Not to knee jerk on a bro comment, but, bro..
Are you seriously saying that breaking a large complex problem down into it's constituent steps, and then trying to solve each one of them as an individual problem is just a sensation of rigour?
To some extent, I could agree with that idea. One purpose of that process is to match the impedance between the problem, and human cognition. But that presumes problem solving inherently requires human cognition, which is false; that's just the tool that we have for problem solving. When the problem-solving method matches the cognitive strengths and weaknesses of the problem solvers, they do have a certain sensation of having an upper hand over the problem. Part of that comes from the chunking/division allowing the problem solvers to more easily talk about the problem; have conversations and narratives around it. The ability to spin coherent narratives feels like rigor.

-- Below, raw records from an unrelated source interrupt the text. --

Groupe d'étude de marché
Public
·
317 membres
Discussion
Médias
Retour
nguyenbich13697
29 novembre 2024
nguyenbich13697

I'm saying that's not what the stupid bot is actually doing, it's what anthropic added to the TUI to make you feel good in your feelies about what the bot is actually doing (spamming).
Edit: I'll give you another example that I realized because someone pointed it out here: when the stupid bot tells you why it fucked up, it doesn't actually understand anything about itself - it's just generating the most likely response given the enormous amount of pontification on the internet about this very subject...
I believe they're saying that the checkboxes are window dressing, not an accurate reflection of what the LLM has done.